- From: Andrew Thompson <lordpixel@mac.com>
- Date: Tue, 10 Aug 2004 00:17:14 -0400
- To: www style <www-style@w3.org>
- Cc: Dave Raggett <dsr@w3.org>
Hi,
I've reviewed the 2004 Draft of the CSS3 Speech Module. I previously
submitted comments on the 2003 draft here:
http://lists.w3.org/Archives/Public/www-style/2003Jun/0137.html
These comments never received any formal response from the working
group, but I see the 2004 draft has addressed around 50% of my issues
with the previous draft, so I'm pleased with the direction being taken.
Here are my comments on the 2004 Draft, split into comments on style or
grammar and comments on the substance of the spec.
Grammatical & Style Comments
----------------------------
1.
Section: Abstract
Problem: typo
The sentence "CSS define aural properties that ..." should be
The sentence "CSS defines aural properties that ..."
2.
Section: Definition of property 'speak'
Problem: English usage
In the definitions of 'literal-punctuation' and 'no-punctuation' the
sentence
"Similar as 'normal' value but..." should be
"Similar to 'normal' value but..."
3.

[COLLECTED MATERIAL]
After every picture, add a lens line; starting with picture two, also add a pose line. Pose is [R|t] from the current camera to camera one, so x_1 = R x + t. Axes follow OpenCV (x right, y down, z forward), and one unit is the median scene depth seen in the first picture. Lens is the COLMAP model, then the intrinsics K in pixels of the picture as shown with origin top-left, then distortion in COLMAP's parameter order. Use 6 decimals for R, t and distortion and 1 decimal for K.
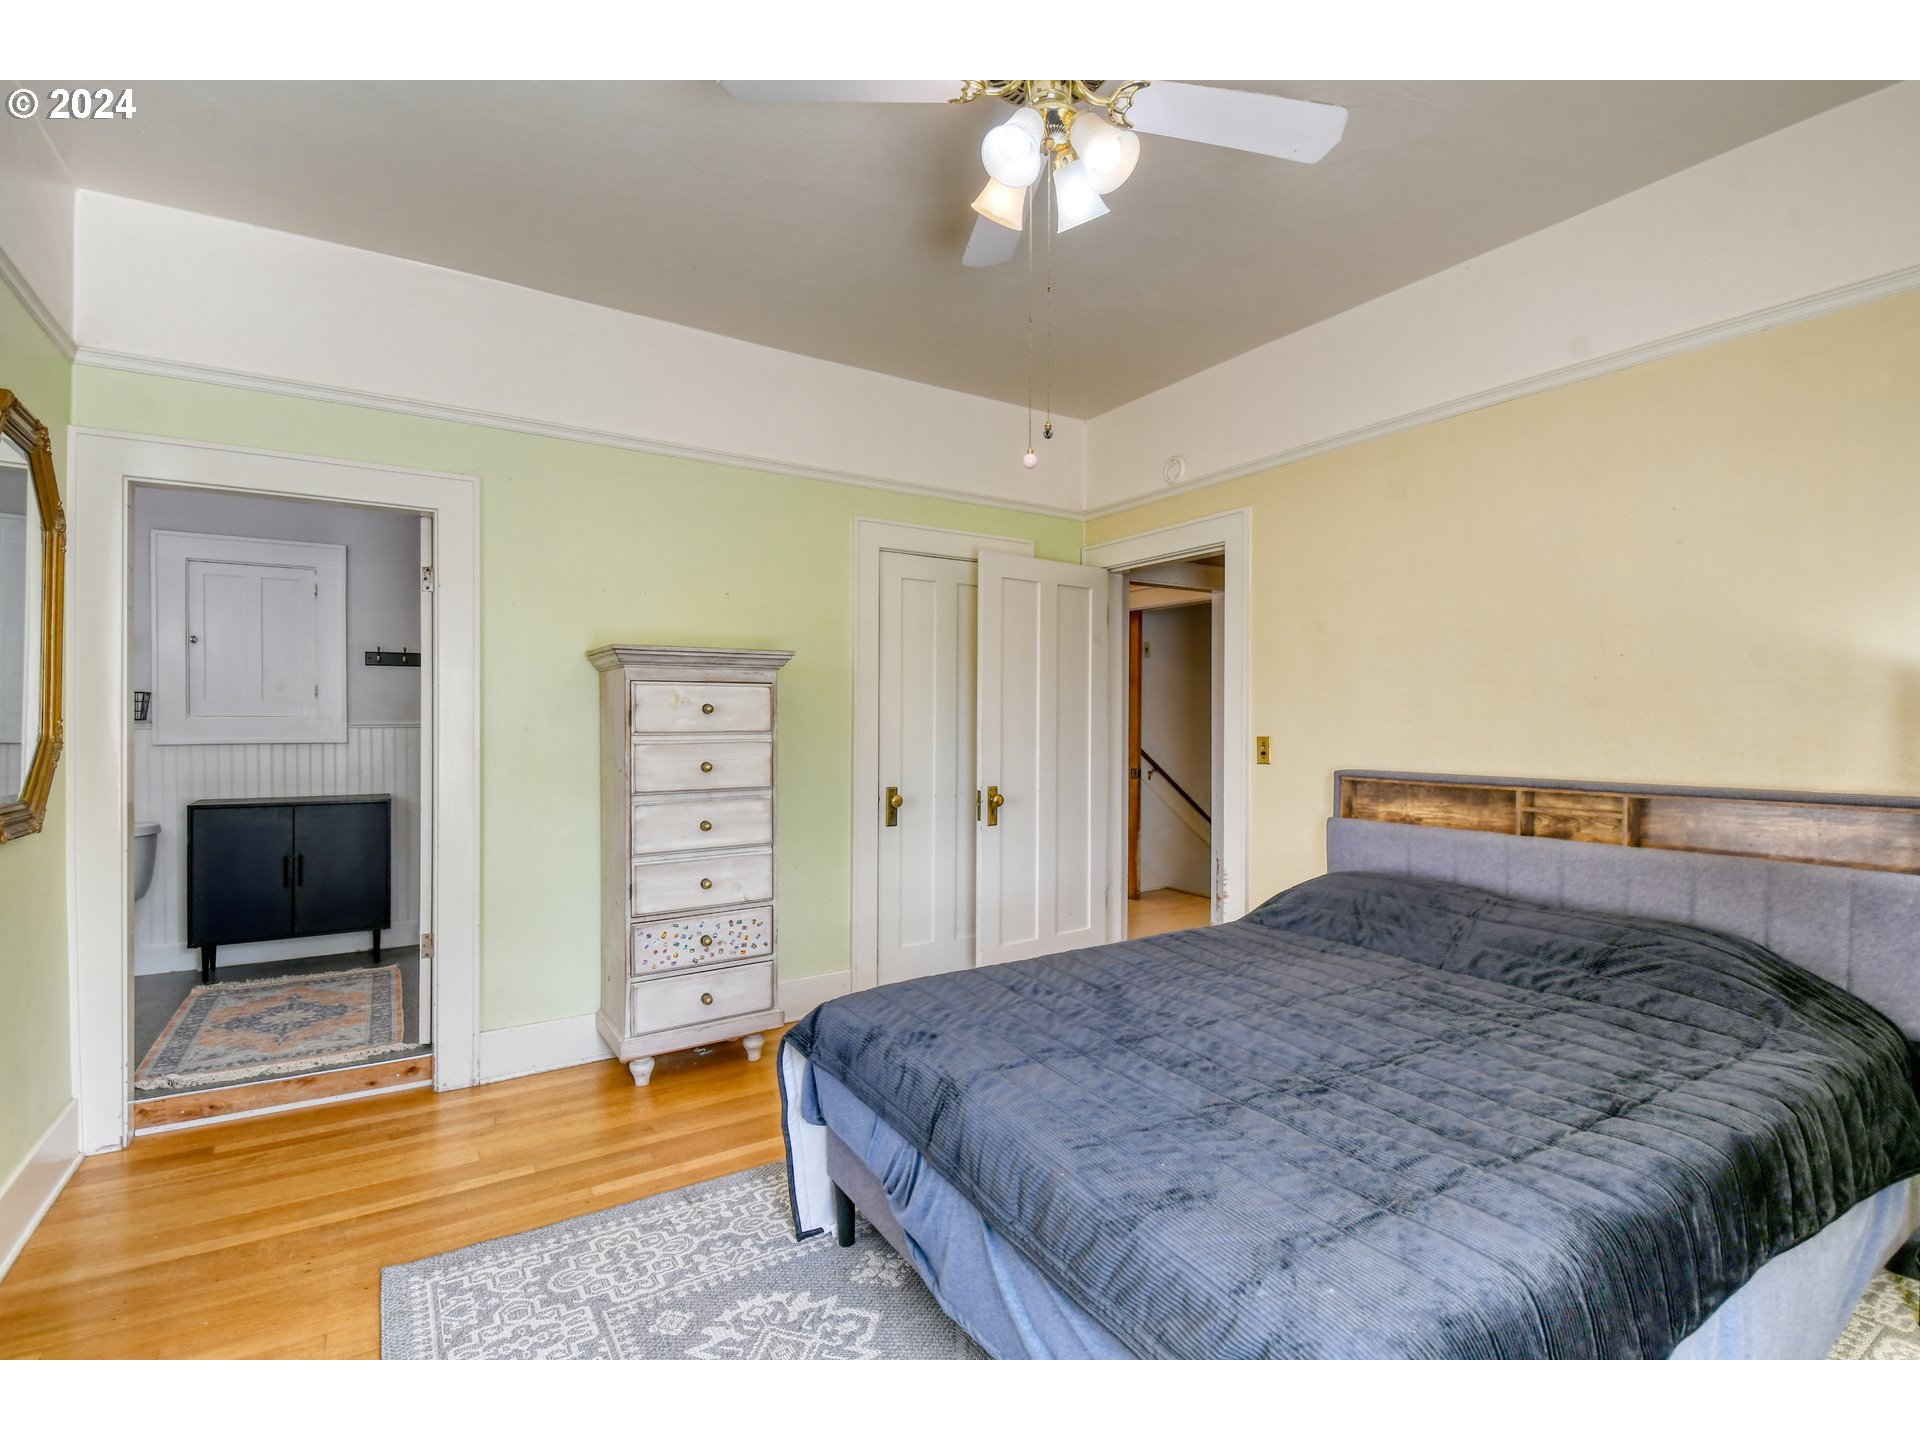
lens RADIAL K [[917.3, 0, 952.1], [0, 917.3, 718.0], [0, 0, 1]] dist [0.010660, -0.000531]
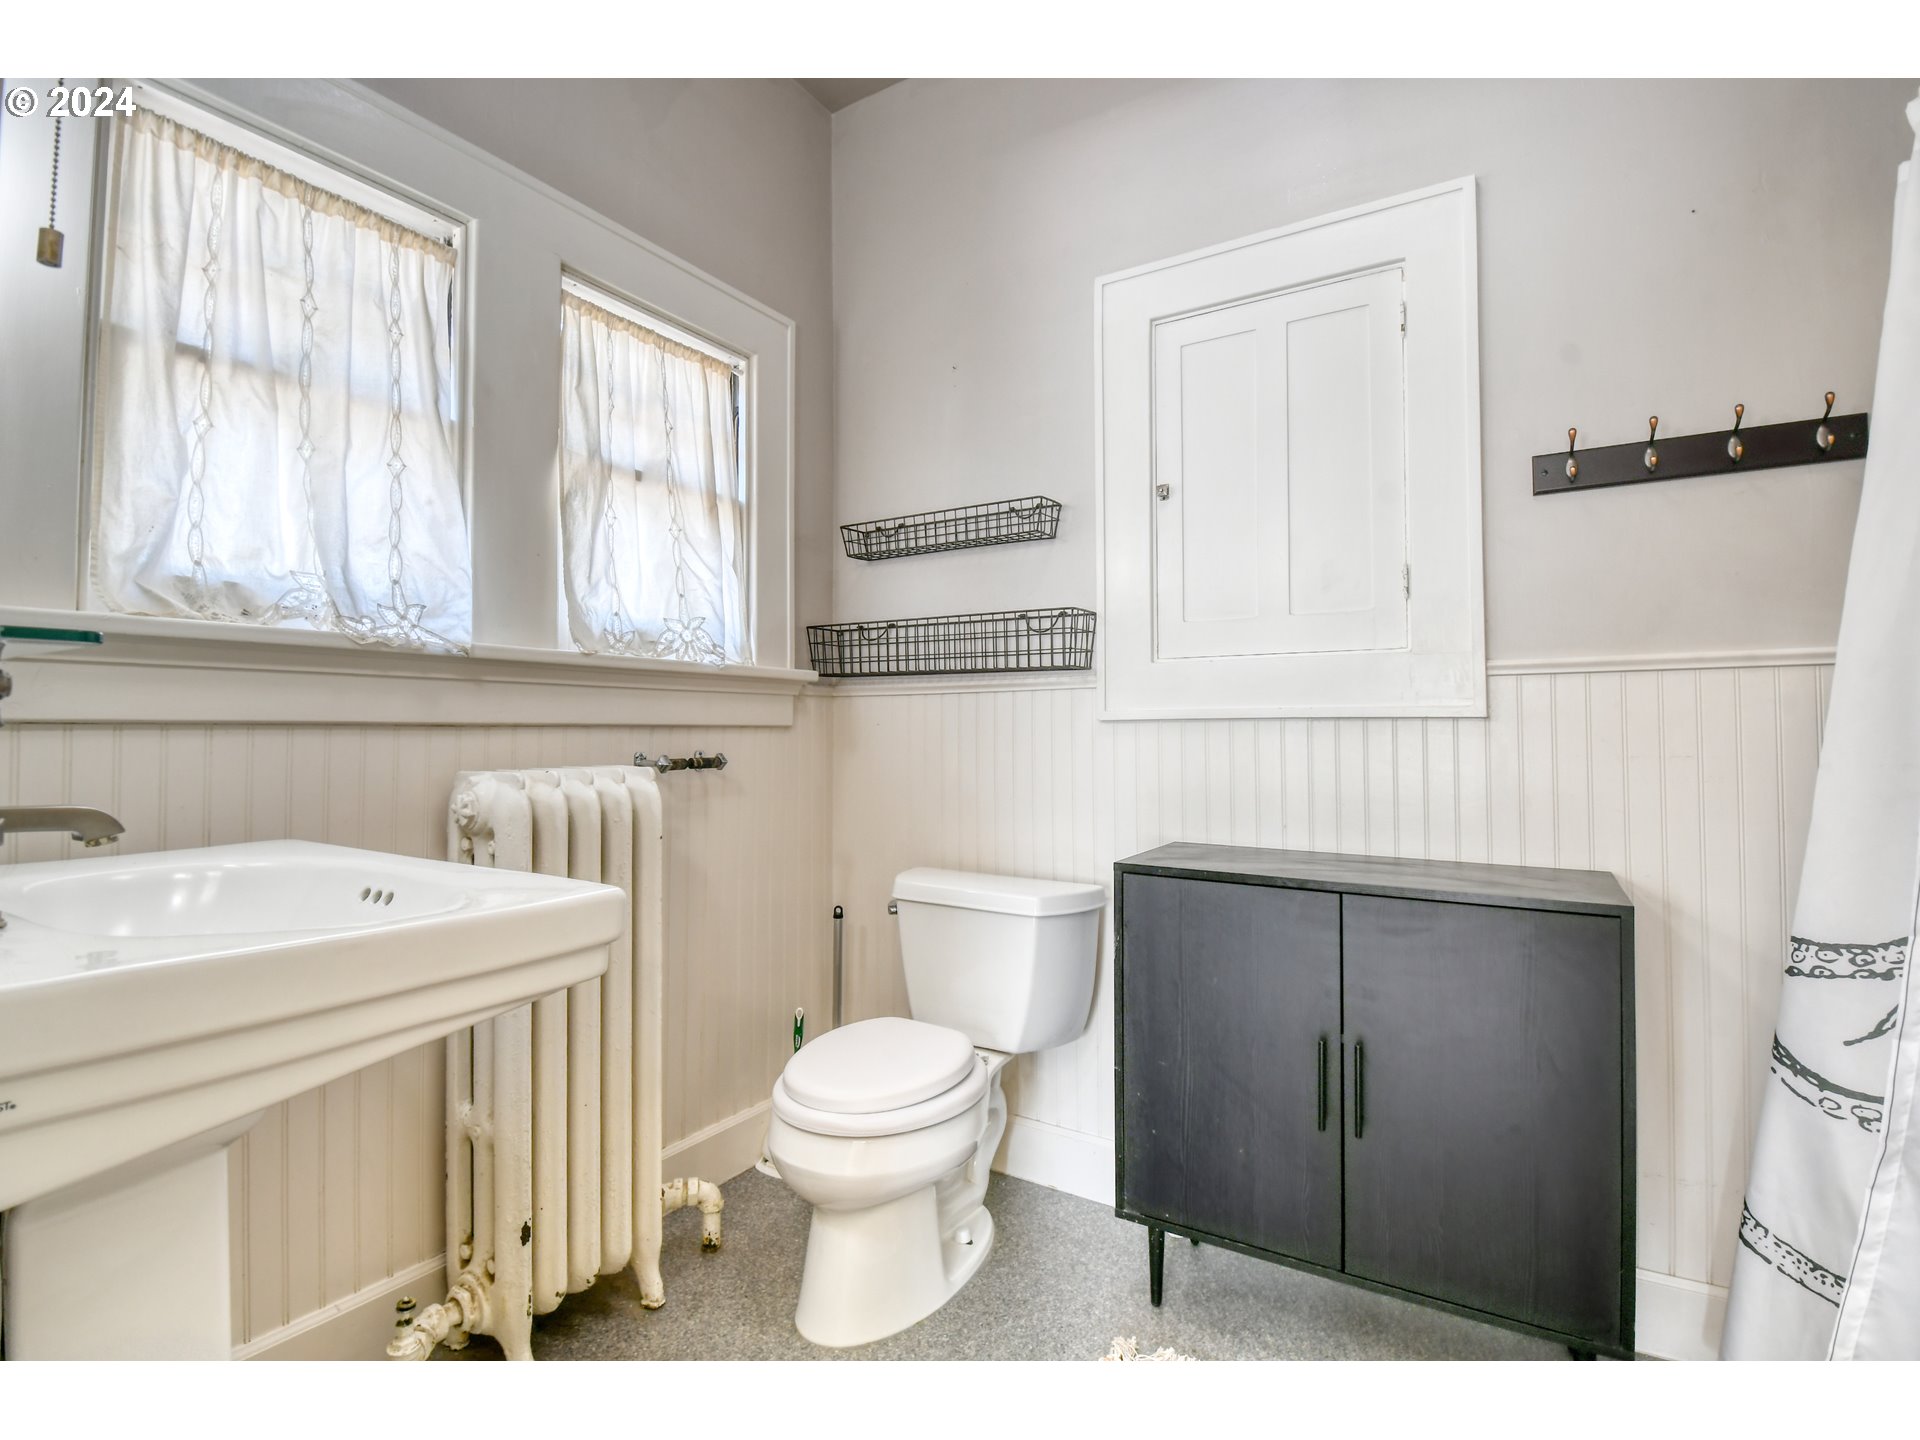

[WORK REQUEST A] According to the email about the CSS3 Speech Module, roughly what share of the writer's issues with the previous draft does the 2004 draft address?
[WORK REQUEST B] Translate this sentence from the email about the CSS3 Speech Module into French: "I've reviewed the 2004 Draft of the CSS3 Speech Module."
[WORK REQUEST C] Write the next part of the email about the CSS3 Speech Module, picking up after its last line.

[ANSWER A] Around 50% of the writer's issues with the previous draft.

[ANSWER B] J'ai examiné le projet de 2004 du module CSS3 Speech.

[ANSWER C]
Section: Definition of property 'speak'
Problem: English usage
The sentence:
"Speech synthesizers are knowledgeable about what is a number and what
isn't."
"Speech synthesizers are knowledgeable about what is and is not a
number."
Should not use 'isn't' in formal written English.
4.
Section: Definition of the property 'voice-duration'
This sentence is poor:
"This allows authors to specify how long they want a given element to
be rendered."
("how long they want" seems like it is plural purely to avoid the
he/she problem, and the phrasing is basically slang)
Perhaps something like
"Allows authors to specify how long it should take to render the given
element."
Substantive Comments
--------------------
1.
Section: Definition of the property 'speak'
This draft of the spec -
http://www.w3.org/TR/2002/WD-speech-synthesis-20021202/ - defined two
additional properties, 'date' and 'words'. The later is probably only
marginally useful (in theory it was supposed to force 'ASCII' to be
rendered as "as-key" rather than "a s c i i") but I'm really surprised
at the removal of "date" which would seem to be really useful.
2.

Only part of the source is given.